Ночь поднимается над лесами, полная свежих запахов, смутного света, росы, крика ночных птиц. А впереди сотни таких ночей и рассветов, и дней, и вечеров, когда над любимой страной расстилается не то туман, не то дымок костров.
Может быть, об этом и думал Чехов, когда писал о докторе Астрове…
Виталий Закруткин
Слово о бессловесном
Жизнь человека сравнительно с жизнью той или иной планеты представляется неуловимо кратким мигом. Но даже люди одного поколения, если только они пытливы, внимательны, зорки, если они тесно связаны с природой и любят землю, не могут не заметить тех, на первый взгляд незначительных, превращений, которые ежечасно происходят вокруг них и постепенно, медленно, но неуклонно изменяют лик земли.
Занятый своим трудом, своими повседневными хлопотами и заботами, человек подчас проходит мимо этих «мелких», «незначительных» изменений, не обращая на них никакого внимания, а подчас, даже замечая их, равнодушно машет рукой и говорит: «На мой век хватит».
На земле совершаются гигантские дела – на службу человеку поставлен атом, тяжёлые воздушные корабли летают быстрее звука, люди уже всерьёз подумывают о межпланетных путешествиях, многочисленные народы твёрдо идут по пути социального прогресса, строя новое, основанное на справедливости общество. Стоит ли при этом тревожиться по поводу того, что на окраине глухого хутора вырублена зелёная рощица, что в безымянной речке почему-то не стало рыбы, что дрофы и стрепеты покинули окрестные степи, что дорогу в соседнее село вдруг перерезал овраг? Неужели же такие «мелочи» могут вызывать тревогу?
Да, могут и должны вызывать глубокую тревогу, горячее волнение, общее желание сохранить красоту природы, сберечь её богатства для будущих поколений, для наших детей.

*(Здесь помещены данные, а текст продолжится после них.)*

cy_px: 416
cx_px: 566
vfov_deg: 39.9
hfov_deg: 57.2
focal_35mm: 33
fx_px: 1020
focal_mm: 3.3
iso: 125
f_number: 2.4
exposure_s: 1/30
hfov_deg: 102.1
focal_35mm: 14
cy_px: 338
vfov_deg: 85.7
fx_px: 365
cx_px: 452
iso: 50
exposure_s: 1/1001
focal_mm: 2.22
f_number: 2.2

Деревья в лесу бессловесны. Лишь тихим шелестом листьев встречают они браконьера-порубщика, никому не могут сказать о том, как одолевают их миллиарды прожорливых гусениц, как вытаптывает молодую древесную поросль безнадзорный скот. Деревья живут и умирают молча.

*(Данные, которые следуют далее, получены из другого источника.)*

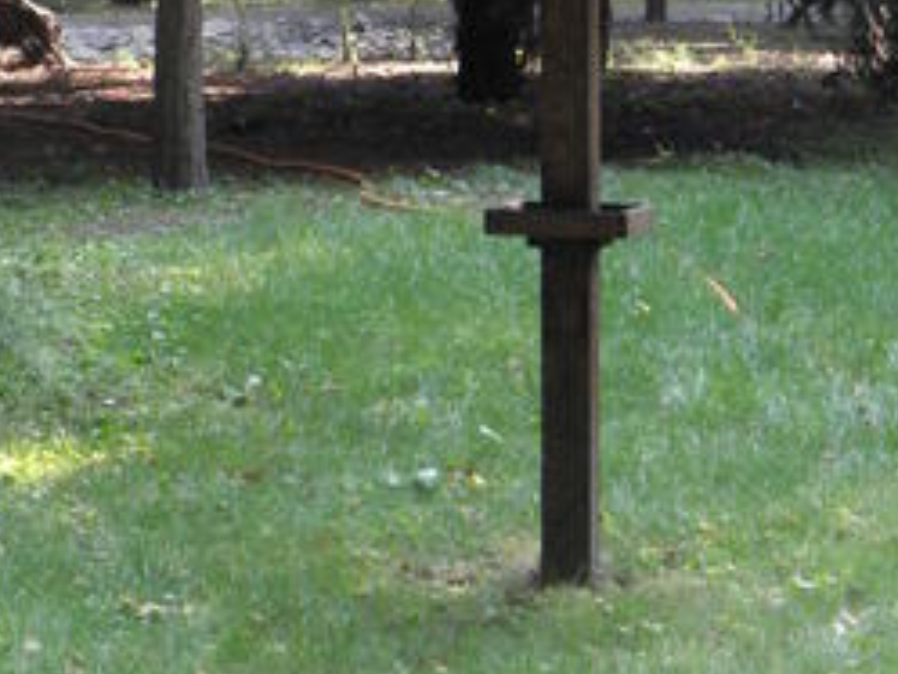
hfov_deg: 11.3
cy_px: -296
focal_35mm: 175
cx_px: 303
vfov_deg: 8.3
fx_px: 4542
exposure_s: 1/60
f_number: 3.8
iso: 125
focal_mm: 12.13
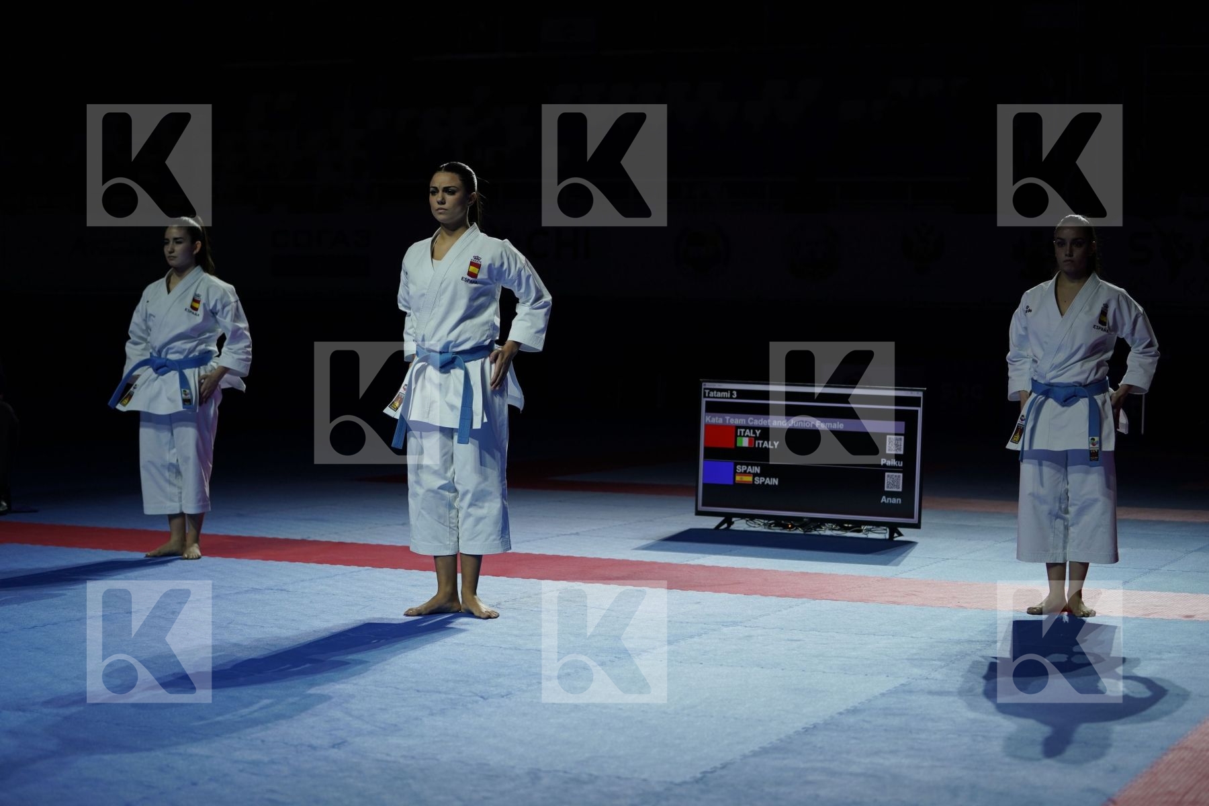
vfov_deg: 19.5
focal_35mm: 70
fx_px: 2351
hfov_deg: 28.8
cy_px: 403
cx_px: 604
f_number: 2.8
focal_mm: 70
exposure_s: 1/500
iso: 250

Ни быстроногий красавец сайгак, которого приманивает на свет автомобильных фар и предательски убивает из темноты жестокая дрянь в человеческом облике, ни белая медведица, которую в упор расстреливают в «родильной» берлоге, ни осиротевшая кряква, у которой бесцельно перебили ещё не поднявшихся на крыло малых утят, не могут сказать в свою защиту ни одного слова.
Молчат и миллионы миллионов рыбьих мальков, полупрозрачных младенцев, которых, вопреки правилам рыболовства, бесчисленной массой, под видом «хамсы» и «тюльки», вылавливают мелкоячейными сетями в заливах и реках, в протоках и ериках, в озёрах и каналах.
Обо всём этом, бессловесном, немом, но живом и прекрасном, о том, что составляет богатство и красоту планеты, что может развиваться только в тесной взаимосвязи, только под разумной и сердечной опекой человека, хочется мне сказать…
I
На большом донском острове росли старые вербы, тысячи могучих деревьев с серебристо-зелёной листвой. Вёснами, в половодье, вербы заливались тёплой, подогретой апрельским солнцем водой, зеленели пышной листвой, давали приют множеству птиц: иволгам, дятлам, дроздам, крохотным ремезам, которые вили из тополёвого пуха удивительные, похожие на рукавички, гнёзда.
Бывало, заплывёшь по разливу на лодке в самую гущу густого вербового леса, бросишь вёсла и слушаешь: тихо плеснёт потревоженная рыбой вода, прошумит в редкой куге весенний ветер, а наверху, в зелени сомкнутых ветвей, разноголосый птичий хор славит жизнь.